むしろ親子の絆の深さを見事に表現していると思う(そういった意味では、あるシーンは、監督の狙いから外れてるのかもしれないけど。おっとっと、これはネタバレになるので、これ以上書きません)
とにかく、片岡鶴太郎、秋吉久美子、風間杜夫の演技がスゲエ!
風間杜夫さんは、「なり」は40のおっさんなんだけど、自分より年下のまま現れた両親にとまどいながら、やがて心を開いて、両親に甘えて自分を回復していく少年の表情を見せるという、とてつもなく難しい演技を生き生きとこなしてんだよね。

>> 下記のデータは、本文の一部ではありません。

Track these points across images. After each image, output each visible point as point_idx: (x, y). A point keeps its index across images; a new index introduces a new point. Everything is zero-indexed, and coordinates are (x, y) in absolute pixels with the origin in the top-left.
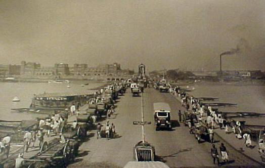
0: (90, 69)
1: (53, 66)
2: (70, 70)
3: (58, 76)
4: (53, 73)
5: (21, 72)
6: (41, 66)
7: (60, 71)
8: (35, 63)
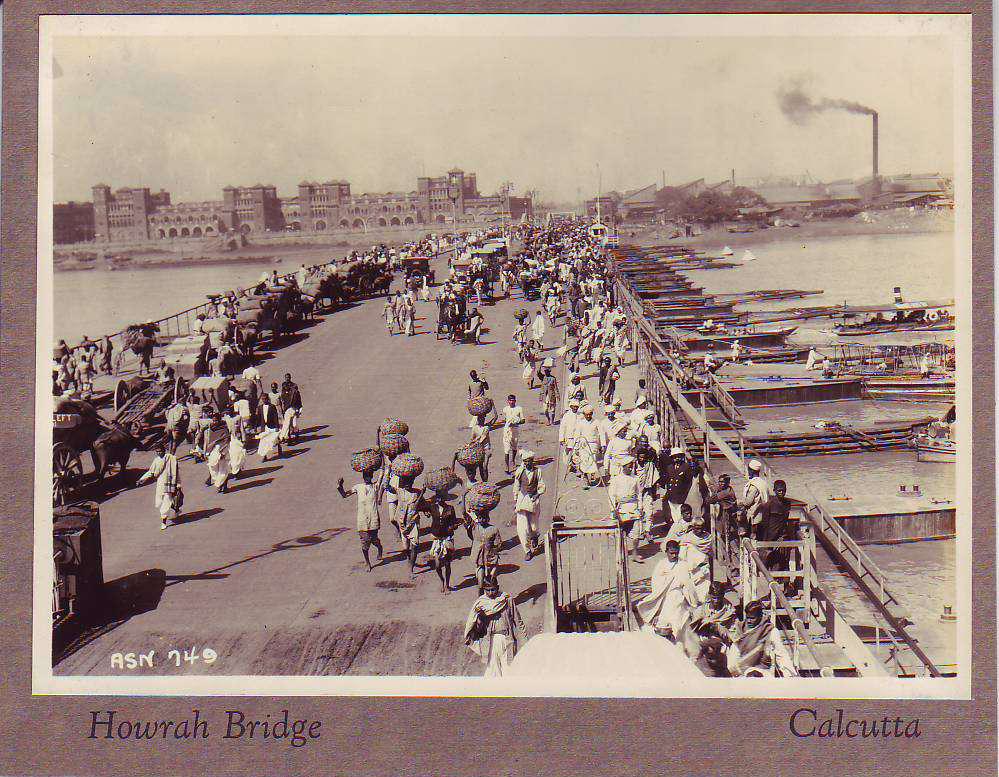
0: (359, 202)
1: (218, 196)
2: (286, 209)
3: (237, 237)
4: (222, 228)
5: (100, 230)
6: (174, 200)
7: (250, 217)
8: (147, 191)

ネタバレぎりぎりになるけど、自分より年下の女性になって現れた母親(秋吉久美子)に思春期の少年が見せるようなしぐさを無言で演じるシーンがあるのは、驚きの一言。 名優は台詞がなくても目と表情で演技するというけど、まさにこのことを言うんだろうな。
そこかしこに見所はあるのだけれど、やっぱり最大の見せ場は、鶴太郎、秋吉久美子、風間杜夫が三人で過ごすシーンでしょう。このストーリーの設定を見事に三人が演じ切っているし、親子の情愛や生きることの切なさを美しく表現してますね。 とにかく見事の一言です。